A 6.2 cm diameter pipe gradually narrows to 4.0 cm. When water flows through this pipe at a certain rate, the gauge pressure in these two sections is 30.0 kPa and 24.0 kPa, respectively. What is the volume rate of flow?
I think quastion shoud be rong because when the area will decrease due to cross section the pressure shoud increase not a decrease. can you got my point
To calculate the volume rate of flow, we can use the principle of continuity, which states that the volume flow rate of an incompressible fluid is constant at any point in a pipe.
The volume flow rate, Q, is given by the equation Q = A * v, where A is the cross-sectional area of the pipe and v is the velocity of the fluid.
First, let's find the cross-sectional area at each section of the pipe.
The area of a circular cross-section is given by the equation A = π * r^2, where r is the radius of the cross-section.

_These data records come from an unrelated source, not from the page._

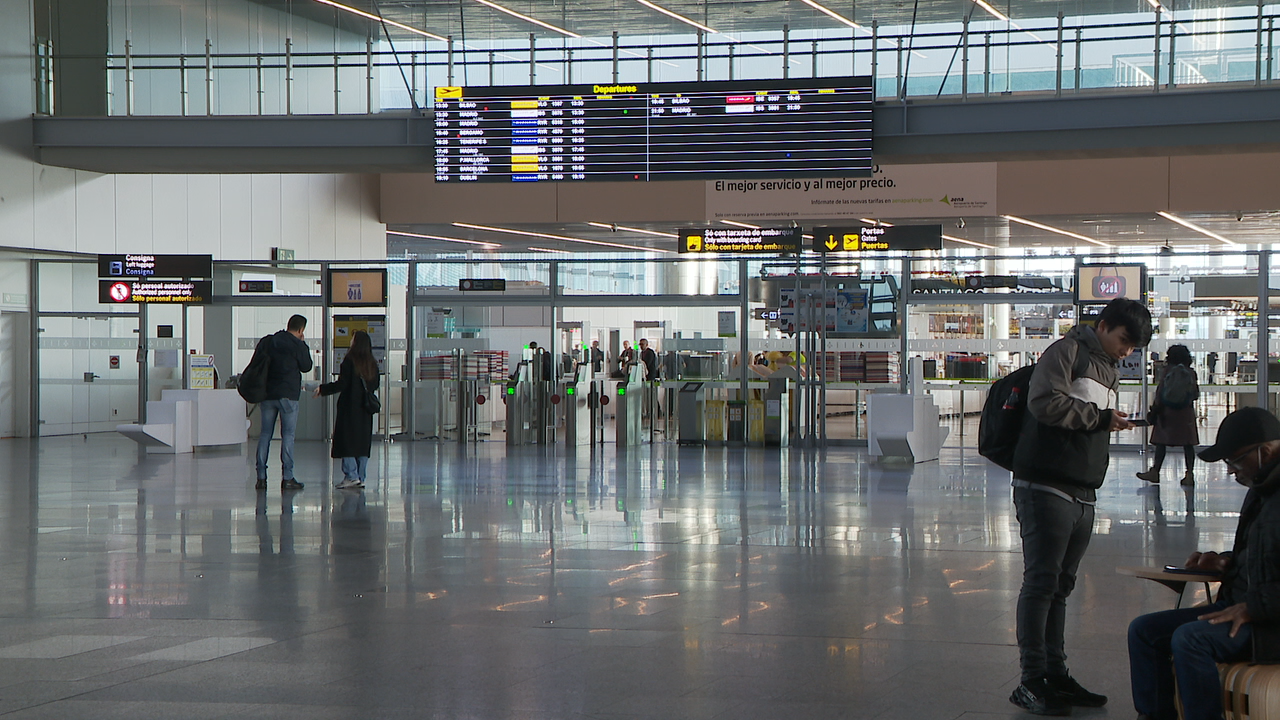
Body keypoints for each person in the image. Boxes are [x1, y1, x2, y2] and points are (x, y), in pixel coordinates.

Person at [1009, 297, 1153, 716]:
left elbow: (1087, 413)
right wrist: (1100, 418)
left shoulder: (1107, 367)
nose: (1126, 352)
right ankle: (1031, 679)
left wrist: (1110, 419)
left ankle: (1056, 674)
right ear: (1103, 325)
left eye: (1133, 348)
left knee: (1060, 586)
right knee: (1040, 583)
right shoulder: (1066, 351)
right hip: (1045, 484)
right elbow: (1044, 403)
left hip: (1083, 488)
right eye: (1124, 341)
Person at [1128, 407, 1280, 720]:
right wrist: (1224, 562)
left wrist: (1256, 606)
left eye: (1235, 461)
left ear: (1266, 451)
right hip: (1241, 608)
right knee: (1144, 630)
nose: (1232, 472)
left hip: (1269, 623)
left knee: (1190, 639)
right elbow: (1263, 553)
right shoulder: (1262, 488)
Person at [315, 330, 380, 490]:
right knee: (362, 443)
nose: (350, 341)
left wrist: (322, 389)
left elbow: (342, 384)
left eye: (352, 339)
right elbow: (375, 384)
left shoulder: (349, 361)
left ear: (356, 342)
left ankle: (351, 476)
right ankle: (361, 476)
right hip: (365, 409)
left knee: (348, 441)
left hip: (350, 407)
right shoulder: (372, 362)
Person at [255, 314, 313, 492]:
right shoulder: (297, 345)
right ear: (301, 330)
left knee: (265, 434)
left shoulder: (270, 341)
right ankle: (287, 478)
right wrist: (303, 344)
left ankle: (261, 478)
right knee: (288, 435)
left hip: (267, 395)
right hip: (288, 395)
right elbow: (306, 366)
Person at [1137, 344, 1200, 487]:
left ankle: (1155, 472)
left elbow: (1160, 392)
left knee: (1161, 442)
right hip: (1185, 413)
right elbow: (1195, 394)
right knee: (1188, 444)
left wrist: (1155, 409)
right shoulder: (1190, 372)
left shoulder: (1167, 371)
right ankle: (1189, 474)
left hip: (1167, 412)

In the first section where the diameter is 6.2 cm, the radius (r1) is half of the diameter, so r1 = 6.2 cm / 2 = 3.1 cm = 0.031 m.
The area (A1) of the first section is A1 = π * (r1)^2 = π * (0.031 m)^2.

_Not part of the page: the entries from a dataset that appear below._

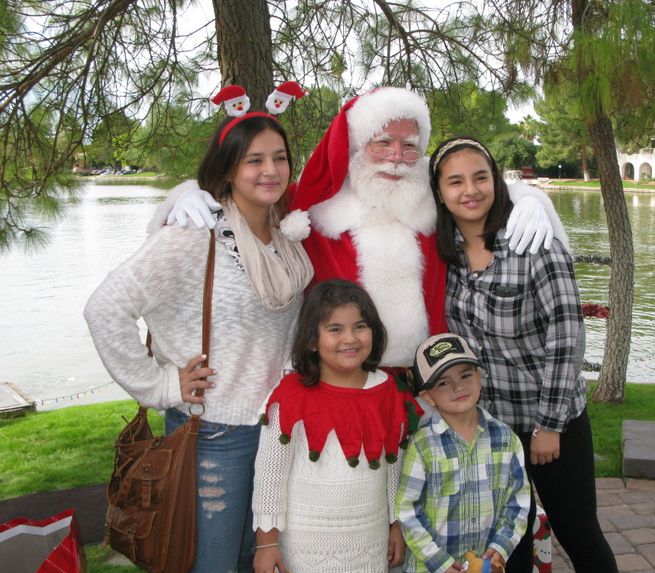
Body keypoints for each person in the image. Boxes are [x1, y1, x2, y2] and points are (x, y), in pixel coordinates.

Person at [84, 92, 313, 573]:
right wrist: (160, 385)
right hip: (215, 430)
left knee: (258, 569)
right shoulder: (196, 234)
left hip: (276, 431)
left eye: (279, 157)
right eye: (254, 159)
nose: (270, 170)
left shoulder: (283, 236)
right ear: (228, 167)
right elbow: (106, 307)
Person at [166, 86, 567, 368]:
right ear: (358, 146)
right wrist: (187, 194)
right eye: (383, 142)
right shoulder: (313, 208)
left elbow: (475, 190)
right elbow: (248, 197)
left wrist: (528, 197)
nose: (396, 157)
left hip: (428, 379)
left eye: (409, 146)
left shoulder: (431, 202)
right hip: (341, 378)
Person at [428, 137, 622, 573]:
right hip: (491, 428)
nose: (470, 190)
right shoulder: (446, 255)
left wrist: (549, 425)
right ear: (438, 192)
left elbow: (567, 336)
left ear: (496, 180)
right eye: (455, 181)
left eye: (480, 177)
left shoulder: (533, 243)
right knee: (504, 544)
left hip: (550, 423)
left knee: (578, 533)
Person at [251, 279, 410, 573]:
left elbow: (394, 464)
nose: (349, 338)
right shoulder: (290, 396)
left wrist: (396, 524)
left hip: (368, 540)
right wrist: (267, 542)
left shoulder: (387, 390)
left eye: (360, 326)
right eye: (335, 329)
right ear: (312, 339)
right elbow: (269, 475)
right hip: (306, 546)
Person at [396, 333, 530, 573]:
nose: (458, 387)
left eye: (466, 376)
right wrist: (437, 559)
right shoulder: (422, 445)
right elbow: (408, 509)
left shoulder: (506, 439)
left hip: (481, 572)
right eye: (444, 382)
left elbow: (518, 502)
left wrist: (500, 549)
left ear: (480, 377)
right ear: (428, 396)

In the second section where the diameter is 4.0 cm, the radius (r2) is half of the diameter, so r2 = 4.0 cm / 2 = 2.0 cm = 0.02 m.

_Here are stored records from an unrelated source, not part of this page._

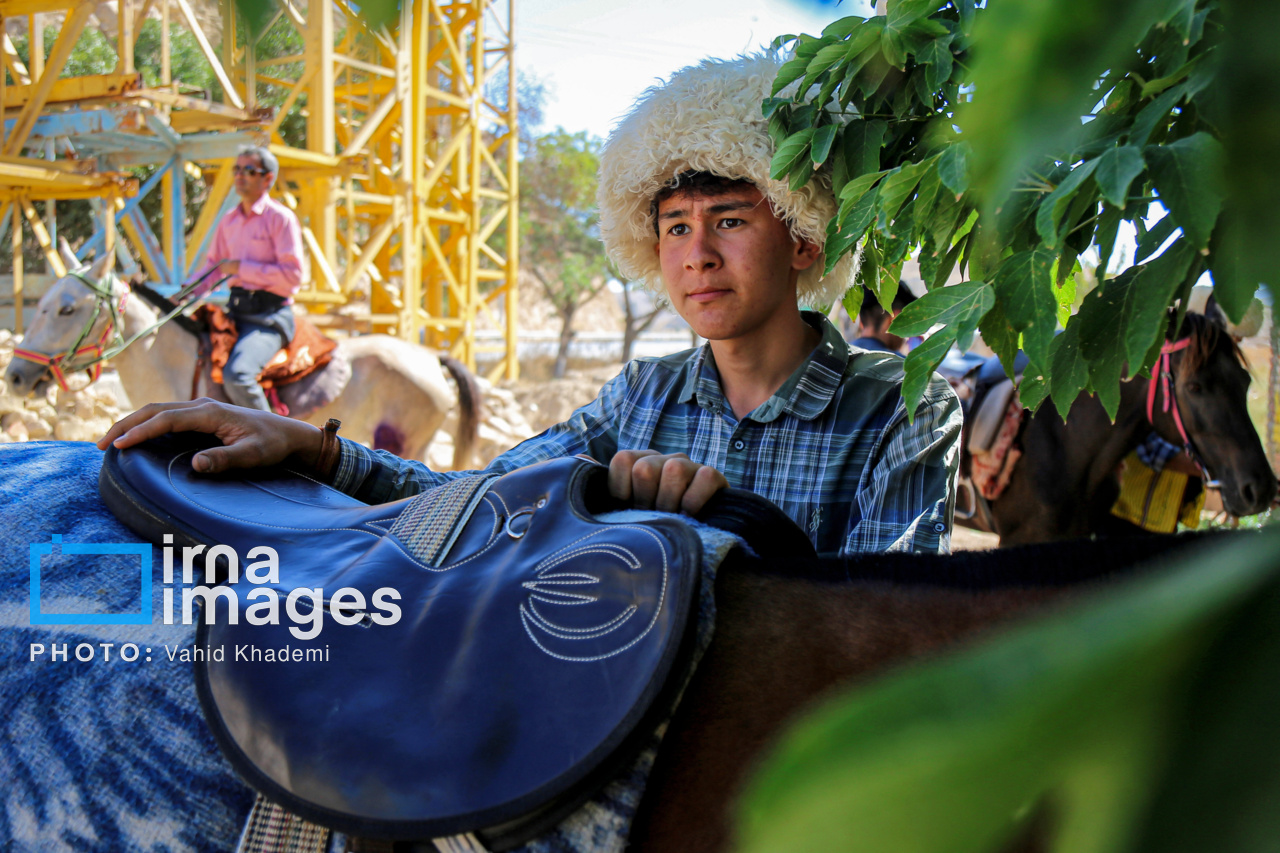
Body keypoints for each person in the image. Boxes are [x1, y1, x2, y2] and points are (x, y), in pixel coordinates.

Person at [100, 54, 961, 556]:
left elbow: (889, 644)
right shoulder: (639, 398)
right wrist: (312, 447)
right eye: (674, 229)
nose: (697, 254)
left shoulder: (903, 410)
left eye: (731, 222)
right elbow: (477, 495)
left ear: (804, 238)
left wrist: (726, 529)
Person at [191, 146, 307, 411]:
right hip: (235, 314)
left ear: (267, 179)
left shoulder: (281, 219)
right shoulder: (229, 221)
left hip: (268, 319)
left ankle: (271, 439)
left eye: (249, 170)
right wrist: (188, 292)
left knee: (238, 377)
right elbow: (214, 267)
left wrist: (241, 268)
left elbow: (292, 277)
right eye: (237, 169)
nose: (240, 175)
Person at [852, 281, 916, 355]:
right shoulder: (898, 364)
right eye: (907, 324)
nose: (906, 337)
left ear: (861, 322)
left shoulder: (840, 358)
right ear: (895, 318)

The area (A2) of the second section is A2 = π * (r2)^2 = π * (0.02 m)^2.
Now, let's find the velocity of the fluid in each section using Bernoulli's equation. Bernoulli's equation states that the sum of pressure energy, potential energy, and kinetic energy per unit volume is constant along streamline flow of an incompressible, nonviscous fluid.
Using Bernoulli's equation, we have:
P1 + 1/2 ρ v1^2 = P2 + 1/2 ρ v2^2
Where P1 and P2 are the gauge pressures at each section, ρ is the density of the fluid, v1 and v2 are the velocities of the fluid at each section.
Since the fluid is water, we can assume a constant density of ρ = 1000 kg/m^3.
Rearranging the equation to solve for the velocity at each section, we get:
v1^2 = (2(P2 - P1) / ρ) + v2^2
v1 = sqrt((2(P2 - P1) / ρ) + v2^2)
Now, we can calculate the velocity at the second section:
v2 is not given directly, but it is the same as the velocity at the first section (v1). Therefore, we can substitute v1 into the equation to find v2:
v2 = sqrt((2(P1 - P2) / ρ) + v1^2)
With the velocities at each section obtained, we can now calculate the volume flow rate:
Q = A1 * v1 = A2 * v2
Substituting the values we calculated earlier for A1, A2, v1, and v2, we can solve for Q, the volume flow rate.